**Exercise passage:**
=== Section Start ===

This collapse into West Britishism has led to the re-emergence of the Sinn Fein Party in the electoral life of the Republic. The anti-democratic structure of the North was the cause of the formation of Provisional Republicanism. Official Republicanism in all its forms (Fine Gael, Fianna Fail, the Labour Party) washed its hands of the North, in the way described by FitzGerald. But at the same time it was, in all its forms, implacably hostile to our project of democratising the North within the political structures of the UK. It left the Catholic community in the North to its own devices, with the proviso that it must be denied an outlet into British politics. Then it sat in judgement on the device by which the Northern Catholics coped with their predicament: Provisional Republicanism. Now this political force, which arose in the North because of the default of Official Republicanism, has crossed the Border and has reminded the Republic where it has come from. And, Lo and Behold, the military ceremonies commemorating 1916 are to be restored after thirty-five years of a wilful attempt to forget.
Mansergh defends this revival as if it was not a concession to position established by Sinn Fein/IRA in the hope of warding off its further spread. But the tactic is too blatant. (The Taoiseach is addressing the Seán Moylan commemoration in Kiskeam, Co. Cork, this month. But the date of the event has been pushed back a week to facilitate him. Why did he insist on that? Because this is the date on which Mary Lou MacDonald, Provo MEP, is addressing the Tom Barry commemoration at Kilmichael, about twenty miles away, and he wants to take some of the limelight away from her. It is regrettable that the organisers of the Moylan event lent themselves to this manoeuvre.)

=== Section End ===

**Dataset excerpt:**

=== Section Start ===

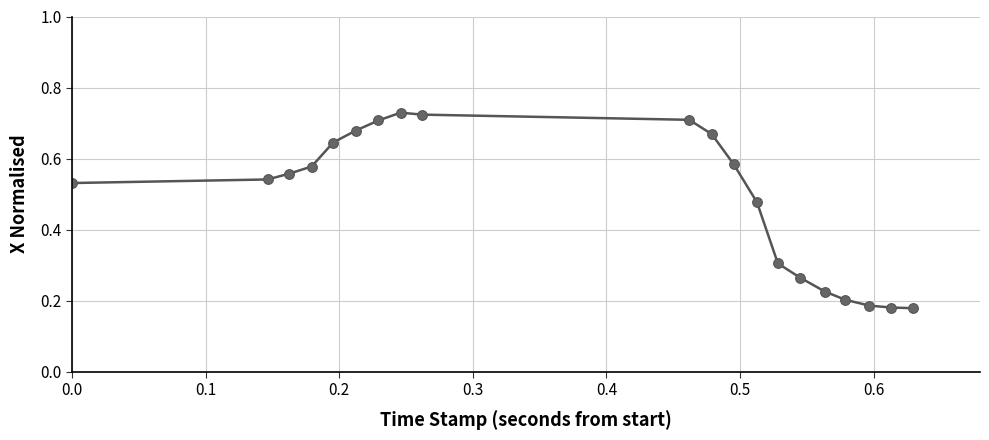

How many values are between 0 and 1?

20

=== Section End ===

**Activity list:**
**1)** Answer these questions about the text on Sinn Fein's re-emergence:
(a) Which three parties does it list as forms of Official Republicanism?
(b) After how many years are the military ceremonies commemorating 1916 to be restored?
(c) Which commemoration is Mary Lou MacDonald addressing, and where?
**2)** Write a continuation of the text on Sinn Fein's re-emergence, starting after its last sentence.

**Responses for each task:**
**1)**
(a) Fine Gael, Fianna Fail and the Labour Party.
(b) Thirty-five years.
(c) The Tom Barry commemoration at Kilmichael.

**2)**
"Virtually all democracies hold commemorative military parades. The unionist tradition holds hundreds each year in memory of the "Glorious Revolution" of 1688, so they can scarcely object to commemorating the event which marked the beginning of the Irish revolution. It cannot be emphasised enough that this Republic is the heir of 1916, not paramilitary-linked movements which till recently all refused to recognise it or participate in its institutions" (IT 29.11.05)
And yet "this Republic" forgot what it was heir to until the "paramilitary linked movement" brought home to it the consequences of forgetting.
As for participating in the institutions of "this Republic", the "paramilitary linked movement" is eager to do so, but is excluded. The heartland of this movement is cut off from the Dail by the Border at the insistence of all the Official heirs of 1916. This was the case while the old Articles 2 & 3 were intact and it remains the case after they have been reduced to an aspiration. And, while excluding representation of Northern parties in the Dail, Fianna Fail (which apparently has resumed its sub-title, The Republican Party) continues to refuse to extend its own operations to the North: "Establishing Fianna Fail in the North could destabilise it [!!!!], split the nationalist vote, and weaken progress towards shared goals" (Mansergh 29 Nov). But, when the "shared goals" are achieved and the North is peaceful and contented and ceases to be a problem, then the matter might be reconsidered. Which means that things must settle down within the UK before the Dail will consider opening its doors to elected representatives from the North. But the settling down in the North must happen outside the political structures of the UK, in a No-man's-land where the only possible form of politics is the conflict of the two communities.
The concluding paragraph of Mansergh's 15th November statement is as follows:
"Northern Ireland, which for so long lacked a proper democratic dispensation, now has one, even if part of it is in abeyance. [Like the 1914 Home Rule Act?] Its full realisation requires reasonable confirmation of the abandonment of physical force. The future is constitutional."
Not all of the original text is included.